遂囫圇略翻了幾頁,掃一眼,是個胡謅故事,遂繼續念道,“燕末靈帝時,上郡嫵岡山後山,有一山寺,內有九尾狐二頭,日久年深,皆能變幻。遂時常變作小尼相貌,眉目如畫,凝眸流盼,常引誘寺中男子,夜晚……”

求歡雲雨,這四個字卡在喉頭,如何念得出,蘇魚生生梗了一口血,立馬快速翻看——

此書名為《池北野談》,又看序言處,不是“因憶二十年來官京師所聞所見於公卿大夫之間者,非甚不暇,未嘗不筆之簡冊,散在篋中……藏之家塾,示吾子孫,大之可以畜德,小亦可以多識,賢乎博弈,昔聞諸聖人之言……”

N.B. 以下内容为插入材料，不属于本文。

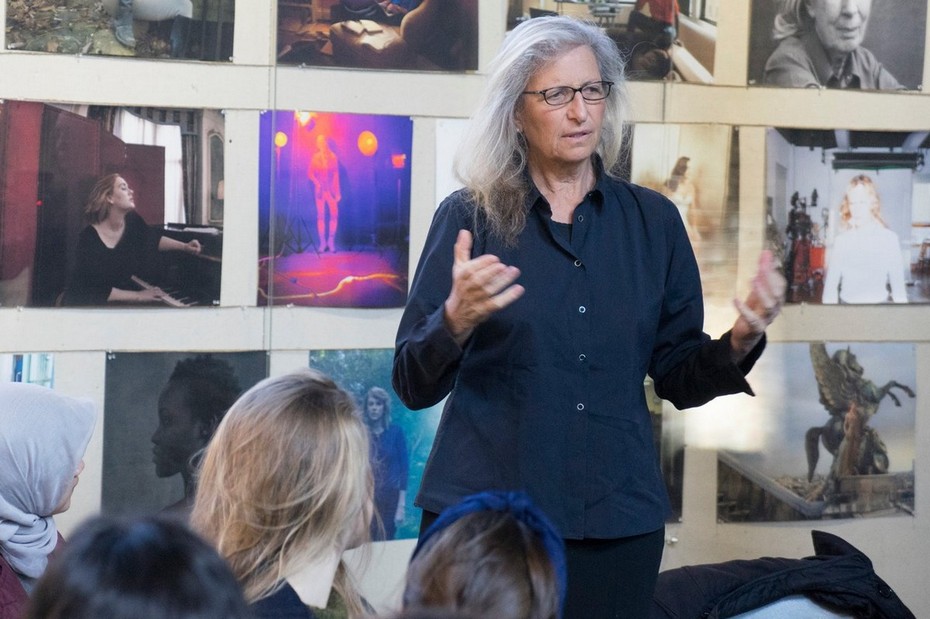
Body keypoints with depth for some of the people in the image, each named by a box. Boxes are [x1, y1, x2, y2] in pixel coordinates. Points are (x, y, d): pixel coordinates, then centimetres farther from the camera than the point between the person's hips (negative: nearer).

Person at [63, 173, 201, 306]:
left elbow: (153, 239, 19)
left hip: (120, 301, 7)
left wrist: (184, 246, 8)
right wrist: (138, 296, -24)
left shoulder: (132, 221, -5)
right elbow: (98, 290, -24)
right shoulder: (89, 238, -22)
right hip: (88, 302, -6)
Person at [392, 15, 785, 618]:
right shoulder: (468, 217, -3)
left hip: (618, 522, 2)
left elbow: (679, 377, 9)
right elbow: (414, 386, -5)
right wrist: (457, 319, -24)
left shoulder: (653, 220, 5)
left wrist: (740, 342, -11)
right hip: (483, 515, -2)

這不是勸解子孫後代的!好好念書,成大器之才的心靈雞湯版諫言,為何這內容皆是風花雪月之□□!

這祖先莫不太奇葩些,竟教子孫後代,夜夜笙歌?

“繼續。”趙淵慢條斯理道。

蘇魚心跳如擂鼓,這特麽為何莫名小huang書的行文,又連翻數頁,為何都是這般yin邪誕妄之言,露水分司,花前月下!

再翻看其內容,為何有種莫名熟悉感呢?

蘇魚打臉,忽然電石火花間憶起,劉子嵋曾入手一批此等書籍,只她當日隨便改了幾本——

這便是那本被他拿走的《小尼姑從夫記》!

“就方才九尾狐那段,倒是後事如何?”

“狐貍殺了那書生。”蘇魚胡謅道,“此事勸解後生,千古英雄皆坐此,百年同時一坑塵!”

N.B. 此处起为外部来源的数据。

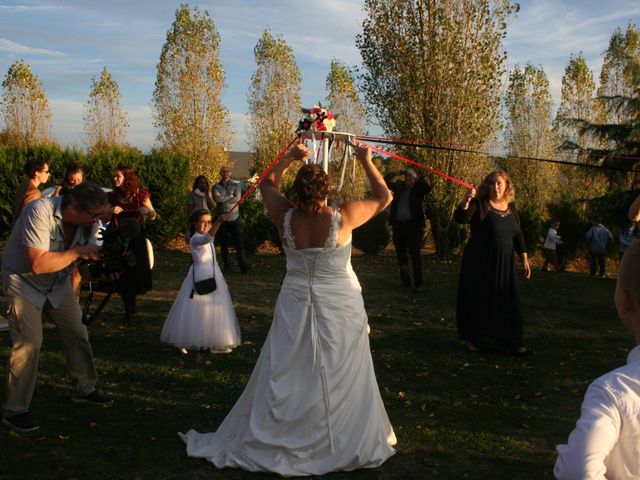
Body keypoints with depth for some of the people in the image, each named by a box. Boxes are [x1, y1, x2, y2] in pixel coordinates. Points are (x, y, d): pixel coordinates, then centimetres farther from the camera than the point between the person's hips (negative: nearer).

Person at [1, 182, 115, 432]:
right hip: (24, 282, -6)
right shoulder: (40, 212, -33)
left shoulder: (85, 220, -13)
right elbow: (38, 264, -38)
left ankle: (84, 389, 27)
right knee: (29, 343, -14)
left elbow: (86, 256, 0)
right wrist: (78, 252, -34)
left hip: (57, 282, 7)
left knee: (78, 333, 8)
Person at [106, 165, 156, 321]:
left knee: (136, 271, -2)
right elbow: (104, 219, 7)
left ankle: (131, 303, 24)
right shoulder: (112, 196, 6)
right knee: (121, 273, -1)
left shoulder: (140, 194, 1)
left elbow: (153, 216, 3)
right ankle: (129, 307, 15)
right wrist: (110, 211, -13)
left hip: (135, 238, -1)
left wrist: (148, 211, -18)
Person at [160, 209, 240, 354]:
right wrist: (218, 222, -53)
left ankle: (215, 342, 23)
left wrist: (221, 279, 20)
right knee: (197, 310, -2)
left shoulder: (208, 240, 13)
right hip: (200, 277, -9)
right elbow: (207, 238, -41)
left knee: (214, 309, 13)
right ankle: (184, 342, 10)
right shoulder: (195, 239, -16)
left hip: (212, 277, 9)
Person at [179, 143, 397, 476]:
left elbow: (267, 184, 9)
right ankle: (347, 444, 22)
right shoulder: (342, 218, -18)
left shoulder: (285, 217, -11)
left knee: (285, 378, 11)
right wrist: (366, 162, 4)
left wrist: (289, 158, 11)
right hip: (340, 307, -2)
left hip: (296, 305, 2)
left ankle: (269, 440, 23)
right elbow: (384, 197, -3)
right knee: (339, 378, 9)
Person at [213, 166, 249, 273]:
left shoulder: (236, 184, 6)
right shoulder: (216, 186, 7)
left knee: (239, 242, -8)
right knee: (223, 244, 7)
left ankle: (243, 266, -7)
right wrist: (230, 197, -7)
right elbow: (216, 198, -10)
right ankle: (226, 266, 16)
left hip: (234, 217, -2)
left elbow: (237, 198, -8)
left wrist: (223, 199, -7)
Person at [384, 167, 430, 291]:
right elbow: (385, 181, 9)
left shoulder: (418, 189, -1)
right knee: (401, 254, 11)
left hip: (413, 225, -5)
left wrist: (416, 177, -18)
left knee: (415, 254, -6)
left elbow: (426, 187, -19)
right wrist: (395, 174, -5)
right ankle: (405, 280, 22)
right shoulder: (399, 186, 9)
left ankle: (418, 283, -3)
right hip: (398, 224, 5)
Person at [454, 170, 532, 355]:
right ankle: (472, 338, 19)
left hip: (504, 265, 5)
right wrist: (466, 201, -41)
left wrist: (525, 259, 13)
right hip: (479, 263, -5)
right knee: (478, 301, 3)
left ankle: (510, 342, 14)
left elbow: (517, 235, 15)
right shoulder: (480, 204, -8)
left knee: (507, 303, 6)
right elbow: (461, 218, -24)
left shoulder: (511, 208, 9)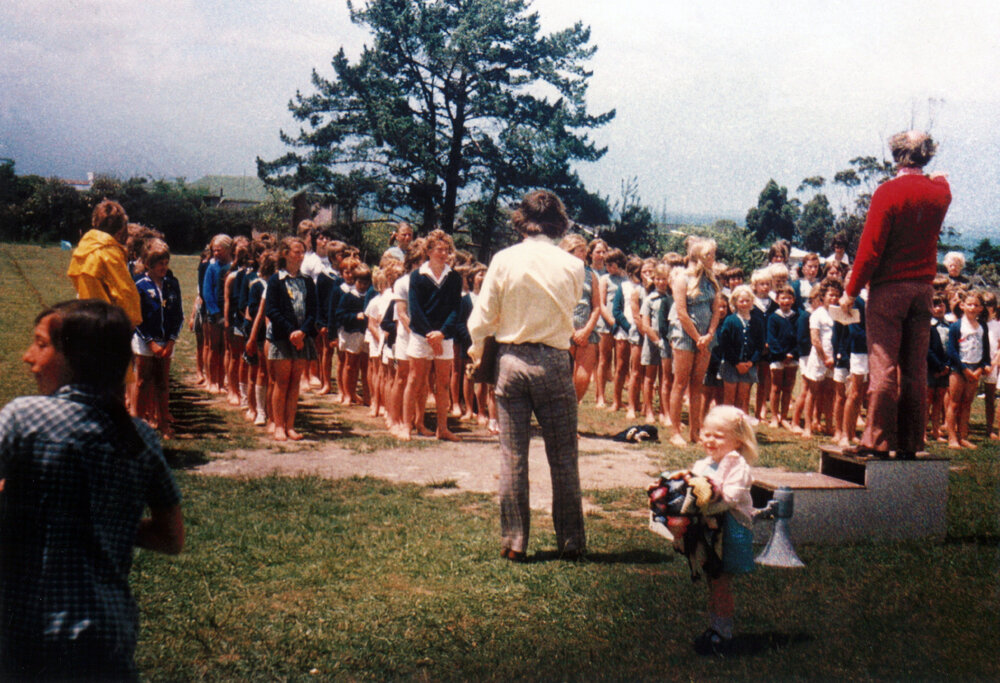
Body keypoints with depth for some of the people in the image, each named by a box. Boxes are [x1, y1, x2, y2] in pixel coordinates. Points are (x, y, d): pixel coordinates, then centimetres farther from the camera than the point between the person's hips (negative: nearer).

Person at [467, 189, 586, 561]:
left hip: (511, 361, 0)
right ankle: (571, 541, 17)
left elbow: (483, 316, -1)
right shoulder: (573, 266, -5)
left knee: (512, 458, 8)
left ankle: (514, 542, 12)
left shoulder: (504, 260, -6)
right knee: (563, 458, 9)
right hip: (554, 363, 0)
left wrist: (476, 348, 19)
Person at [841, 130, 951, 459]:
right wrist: (939, 177, 55)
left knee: (883, 366, -4)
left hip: (889, 287, -5)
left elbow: (870, 248, -13)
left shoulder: (888, 192, -10)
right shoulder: (940, 192, 5)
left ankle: (878, 440, -4)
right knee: (915, 369, 7)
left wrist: (851, 291, -7)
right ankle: (910, 443, 10)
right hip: (923, 288, 5)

“哦?”耳畔聲音微微上挑,順著一股魚香直侵入蘇魚四肢百骸,“倒是不知此言何意”

蘇魚憋了一口氣,“就是……就是……嗝~~”

此刻見這廝,分明就是刻意為之!

“蘇生之意乃是百年後,我便是一抔塵?”蘇魚正想著要如何化解這個膳食間引入的關於,便聽耳畔又蕩進沈沈的聲音,似是透著股似有若無的寒氣。

【太子小劇場】

春日盡。

檀溪山翰墨峰下。

與檀溪書院毗鄰,乃一經緯閣。

建於慶歷十一年。七年間,天下無人不知無人不曉之處,因這世間,魑魅魍魎,腌臜密事,經緯閣手眼通天,無一不知。天下皆言賽神仙。

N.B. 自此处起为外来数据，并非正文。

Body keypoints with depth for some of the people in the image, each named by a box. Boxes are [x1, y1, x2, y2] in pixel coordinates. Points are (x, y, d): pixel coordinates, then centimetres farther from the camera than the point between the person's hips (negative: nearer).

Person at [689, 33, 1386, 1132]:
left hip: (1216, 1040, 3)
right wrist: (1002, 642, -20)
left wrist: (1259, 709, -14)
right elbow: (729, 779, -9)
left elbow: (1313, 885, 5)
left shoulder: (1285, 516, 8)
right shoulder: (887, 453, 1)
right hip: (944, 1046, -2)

經緯閣暗屬於大理寺,大理寺卿盧楠便是在絲蘿巖頂,找到的臨淵太子。

山風獵獵。

絲蘿巖頂,趙淵負手而立,目之所及,便是潭溪山書院後山馬廄。

盧楠嘆氣道,“殿下,還在等那個人?已七年了。”

趙淵未答,唇角微澀,一抹苦笑,那燦若星辰的眸。

孤曾允諾,定不會讓她有事,可卻丟了她……七年。